Parts of the exercise:
A - Copy the portion of the mod_security installation guide below between "CGI Security" and "apache1/ (or apache2/)", inclusive.
B - Continue the mod_security installation guide below from its final line onward.

Passage provided:
Installing mod_security

[stealthhosts]

----------------------------------------
This article is provided free by
Stealth IT Solutions Limited
It is free for non-distribution only.
Due to the nature of this data it may
not be edited, no data may be removed
including this text.
With thanks to admin0
myshashi2010@yahoo.com
------http://www.stealthhosts.com-------

CGI Security

first, we backup our apache.conf file in CPanel.

In SSH:

cp /usr/local/apache/conf/httpd.conf /usr/local/apache/conf/httpd-backup.conf

wget http://www.modsecurity.org/download/mod_security-1.7.6.tar.gz
tar zxvf mod_security-1.7.6.tar.gz
cd mod_security-1.7.6

cd apache1/ (or apache2/)

/usr/local/apache/bin/apxs -cia mod_security.c

ok.. that is done.

Data under study:

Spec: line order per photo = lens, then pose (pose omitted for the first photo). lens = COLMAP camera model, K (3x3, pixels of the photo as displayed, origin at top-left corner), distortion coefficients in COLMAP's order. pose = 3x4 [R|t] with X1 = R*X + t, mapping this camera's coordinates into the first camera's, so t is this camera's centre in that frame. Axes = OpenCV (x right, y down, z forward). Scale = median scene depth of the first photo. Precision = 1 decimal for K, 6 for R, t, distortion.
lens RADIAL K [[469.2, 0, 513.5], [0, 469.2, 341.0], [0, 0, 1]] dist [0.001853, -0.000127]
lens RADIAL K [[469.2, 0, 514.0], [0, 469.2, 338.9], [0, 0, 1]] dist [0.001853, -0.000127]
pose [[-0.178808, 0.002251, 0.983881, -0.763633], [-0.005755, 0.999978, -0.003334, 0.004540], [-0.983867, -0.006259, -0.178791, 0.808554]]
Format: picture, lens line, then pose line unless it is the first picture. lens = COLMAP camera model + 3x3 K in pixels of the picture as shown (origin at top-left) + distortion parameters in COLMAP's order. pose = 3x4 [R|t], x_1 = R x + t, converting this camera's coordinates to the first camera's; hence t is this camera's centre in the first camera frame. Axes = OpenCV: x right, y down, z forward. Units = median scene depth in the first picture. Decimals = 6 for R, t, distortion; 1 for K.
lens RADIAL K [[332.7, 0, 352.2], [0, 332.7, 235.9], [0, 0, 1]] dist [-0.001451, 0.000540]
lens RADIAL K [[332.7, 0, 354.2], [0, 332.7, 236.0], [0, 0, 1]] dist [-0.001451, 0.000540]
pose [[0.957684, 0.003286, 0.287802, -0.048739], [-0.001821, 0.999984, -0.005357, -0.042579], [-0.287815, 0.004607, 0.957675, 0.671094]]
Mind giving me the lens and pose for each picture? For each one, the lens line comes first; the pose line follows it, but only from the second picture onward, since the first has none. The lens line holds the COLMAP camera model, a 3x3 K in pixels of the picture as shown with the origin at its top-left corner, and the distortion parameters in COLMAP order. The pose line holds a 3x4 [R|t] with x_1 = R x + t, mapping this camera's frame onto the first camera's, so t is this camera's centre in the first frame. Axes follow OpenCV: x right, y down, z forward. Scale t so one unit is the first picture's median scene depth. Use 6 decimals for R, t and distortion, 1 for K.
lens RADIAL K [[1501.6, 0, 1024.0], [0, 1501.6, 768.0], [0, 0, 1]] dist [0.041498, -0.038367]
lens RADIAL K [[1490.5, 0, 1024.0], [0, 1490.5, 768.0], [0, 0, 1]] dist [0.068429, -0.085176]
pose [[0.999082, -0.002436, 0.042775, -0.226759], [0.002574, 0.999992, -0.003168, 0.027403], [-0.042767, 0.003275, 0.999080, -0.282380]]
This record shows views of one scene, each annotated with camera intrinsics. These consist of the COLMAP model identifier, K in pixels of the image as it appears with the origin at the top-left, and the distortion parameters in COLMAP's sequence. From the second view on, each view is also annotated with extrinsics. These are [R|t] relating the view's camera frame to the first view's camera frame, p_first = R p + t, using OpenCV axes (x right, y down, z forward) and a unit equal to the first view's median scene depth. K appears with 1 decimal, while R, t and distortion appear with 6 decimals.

Responses to the tasks:
A -
CGI Security

first, we backup our apache.conf file in CPanel.

In SSH:

cp /usr/local/apache/conf/httpd.conf /usr/local/apache/conf/httpd-backup.conf

wget http://www.modsecurity.org/download/mod_security-1.7.6.tar.gz
tar zxvf mod_security-1.7.6.tar.gz
cd mod_security-1.7.6

cd apache1/ (or apache2/)

B -
Now, let's start the configurations:

edit your httpd.conf and add the following lines:

Include /etc/mod_security.conf

Create: /etc/mod_security

IfModule mod_security.c>
# Turn the filtering engine On or Off
SecFilterEngine On 
# Change Server: string
SecServerSignature " "

# Make sure that URL encoding is valid
SecFilterCheckURLEncoding On

# This setting should be set to On only if the Web site is
# using the Unicode encoding. Otherwise it may interfere with
# the normal Web site operation.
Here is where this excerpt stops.